New Development Ranks as Top Senior Housing Opportunity—and Threat

Senior housing professionals seem to be of two minds about new development, according to a recent survey conducted by Capital One (NYSE: COF), a leading finance provider to the senior housing sector.

Though 41% of the senior housing professionals surveyed said they anticipate new development to offer the greatest investment opportunities in the coming year, 35% named potential overbuilding as their primary concern for the next 12 months.

Despite these concerns, Capital One is not going to immediately back off doing business in new development in places where there is a high volume of investment already occurring, Keith Kodrin, Capital One’s senior director of health care real estate, told Senior Housing News. However, the overbuilding concerns do warrant a cautious approach.


“We roll up our sleeves, we will visit each market that were are going to evaluate an opportunity for,” Kodrin explained. “We evaluate every construction opportunity individually, on its own merits.”

Senior housing executives at Senior Housing News’ 2015 Summit in Chicago echoed Kodrin’s sentiments about the importance of focusing on individual markets.

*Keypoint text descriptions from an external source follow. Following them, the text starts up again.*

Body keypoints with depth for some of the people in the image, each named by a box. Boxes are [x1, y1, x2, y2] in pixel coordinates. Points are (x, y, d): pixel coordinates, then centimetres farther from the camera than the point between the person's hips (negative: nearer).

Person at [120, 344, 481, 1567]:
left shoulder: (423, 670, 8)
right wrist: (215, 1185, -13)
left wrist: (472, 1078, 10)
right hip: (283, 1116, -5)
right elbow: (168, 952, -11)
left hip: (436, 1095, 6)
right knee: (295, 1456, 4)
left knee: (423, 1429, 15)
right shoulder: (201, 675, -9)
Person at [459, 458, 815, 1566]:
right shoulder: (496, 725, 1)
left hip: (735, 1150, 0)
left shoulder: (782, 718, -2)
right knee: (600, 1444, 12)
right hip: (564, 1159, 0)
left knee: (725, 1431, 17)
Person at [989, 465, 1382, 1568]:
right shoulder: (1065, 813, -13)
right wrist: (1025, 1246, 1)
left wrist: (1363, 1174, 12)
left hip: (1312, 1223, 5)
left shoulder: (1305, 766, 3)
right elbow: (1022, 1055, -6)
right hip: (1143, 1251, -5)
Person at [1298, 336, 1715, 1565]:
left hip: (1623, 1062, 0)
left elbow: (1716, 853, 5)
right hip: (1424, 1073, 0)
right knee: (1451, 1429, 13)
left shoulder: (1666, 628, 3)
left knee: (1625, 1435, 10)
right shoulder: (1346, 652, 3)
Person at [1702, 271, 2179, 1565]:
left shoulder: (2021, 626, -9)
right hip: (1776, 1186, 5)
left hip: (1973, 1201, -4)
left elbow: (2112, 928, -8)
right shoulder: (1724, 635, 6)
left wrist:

“You will live or die by your market selection,” Anthem Memory Care Principal Mark Rockwell said at the summit, which took place in July. “You can’t operate yourself out of a bad market.”


Meanwhile, 19% of Capital One survey respondents named the potential impact of higher interest rates as their top concern, and 20% worried most about the continued influx of new capital.

Though not directly related to the survey findings, Kodrin called out affordable senior housing as something he considers “a very huge opportunity for the industry.”

There is “very little focus on the middle-market, middle-tier resident,” Kodrin told SHN, adding that the demand in this market is growing.

Capital One conducted the survey on Sept. 17-18 at the IMN Real Estate Private Equity Forum on Senior Housing in Los Angeles. The survey involved 100 respondents, including senior housing operators, financing professionals, attorneys, capital providers and other industry professionals.

The survey also revealed 60% of respondents believe the pace of mergers and acquisitions in the sector will increase in the next 12 months. Still, 29% anticipate merger and acquisition activity to remain flat.